**About this task**
Under this line are the records; write out word for word the part that begins at the line containing "lounge chair: present [402,591,575,720]" and ends at the line containing "soap dispenser: present [1024,584,1062,676]", and no more.

**Records for this exercise**
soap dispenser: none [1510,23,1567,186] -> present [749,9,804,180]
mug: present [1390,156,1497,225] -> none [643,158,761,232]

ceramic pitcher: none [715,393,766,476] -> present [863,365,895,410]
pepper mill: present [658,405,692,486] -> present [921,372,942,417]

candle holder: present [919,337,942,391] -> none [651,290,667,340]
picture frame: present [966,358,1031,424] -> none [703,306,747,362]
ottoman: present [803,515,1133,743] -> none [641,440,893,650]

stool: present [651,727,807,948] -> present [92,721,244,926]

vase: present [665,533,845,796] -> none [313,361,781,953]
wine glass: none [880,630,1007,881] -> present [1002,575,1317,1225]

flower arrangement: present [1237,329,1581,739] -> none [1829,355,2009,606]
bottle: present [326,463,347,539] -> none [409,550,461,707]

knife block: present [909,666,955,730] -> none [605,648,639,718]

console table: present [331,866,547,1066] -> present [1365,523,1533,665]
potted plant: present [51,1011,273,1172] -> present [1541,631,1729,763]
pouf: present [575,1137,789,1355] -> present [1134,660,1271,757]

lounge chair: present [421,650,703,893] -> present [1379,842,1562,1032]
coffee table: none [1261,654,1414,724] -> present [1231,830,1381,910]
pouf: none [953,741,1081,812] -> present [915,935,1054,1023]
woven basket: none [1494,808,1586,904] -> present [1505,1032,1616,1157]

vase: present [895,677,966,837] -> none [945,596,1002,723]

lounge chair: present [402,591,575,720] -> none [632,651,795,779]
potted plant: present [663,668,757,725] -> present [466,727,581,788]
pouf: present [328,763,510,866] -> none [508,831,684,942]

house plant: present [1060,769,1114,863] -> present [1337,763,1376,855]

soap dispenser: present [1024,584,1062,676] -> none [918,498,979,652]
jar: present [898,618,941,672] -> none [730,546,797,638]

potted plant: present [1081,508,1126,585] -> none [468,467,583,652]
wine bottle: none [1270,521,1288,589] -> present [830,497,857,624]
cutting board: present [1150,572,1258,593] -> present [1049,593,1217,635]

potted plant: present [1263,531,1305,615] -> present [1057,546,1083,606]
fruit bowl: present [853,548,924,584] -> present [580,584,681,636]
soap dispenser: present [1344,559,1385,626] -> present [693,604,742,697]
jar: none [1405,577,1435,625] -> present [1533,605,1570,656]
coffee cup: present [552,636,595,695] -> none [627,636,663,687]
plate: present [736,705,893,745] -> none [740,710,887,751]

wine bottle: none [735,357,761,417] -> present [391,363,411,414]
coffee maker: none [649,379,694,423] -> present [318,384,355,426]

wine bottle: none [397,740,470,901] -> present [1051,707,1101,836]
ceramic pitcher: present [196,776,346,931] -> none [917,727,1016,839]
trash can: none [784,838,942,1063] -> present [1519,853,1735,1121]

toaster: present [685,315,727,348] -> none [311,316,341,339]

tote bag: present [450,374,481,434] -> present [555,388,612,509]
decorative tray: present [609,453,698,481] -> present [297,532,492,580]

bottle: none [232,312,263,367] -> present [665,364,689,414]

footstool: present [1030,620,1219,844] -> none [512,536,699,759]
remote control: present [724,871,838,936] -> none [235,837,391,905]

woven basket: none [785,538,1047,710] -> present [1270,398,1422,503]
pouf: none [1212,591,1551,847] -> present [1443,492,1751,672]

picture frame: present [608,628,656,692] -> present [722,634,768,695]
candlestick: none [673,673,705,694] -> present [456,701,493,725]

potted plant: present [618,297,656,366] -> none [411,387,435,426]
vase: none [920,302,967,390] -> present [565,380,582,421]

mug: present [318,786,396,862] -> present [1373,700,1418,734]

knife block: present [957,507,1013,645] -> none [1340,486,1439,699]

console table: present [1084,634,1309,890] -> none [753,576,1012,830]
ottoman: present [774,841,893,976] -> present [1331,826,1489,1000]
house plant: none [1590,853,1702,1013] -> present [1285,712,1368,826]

**Solution**
lounge chair: present [402,591,575,720] -> none [632,651,795,779]
potted plant: present [663,668,757,725] -> present [466,727,581,788]
pouf: present [328,763,510,866] -> none [508,831,684,942]

house plant: present [1060,769,1114,863] -> present [1337,763,1376,855]

soap dispenser: present [1024,584,1062,676] -> none [918,498,979,652]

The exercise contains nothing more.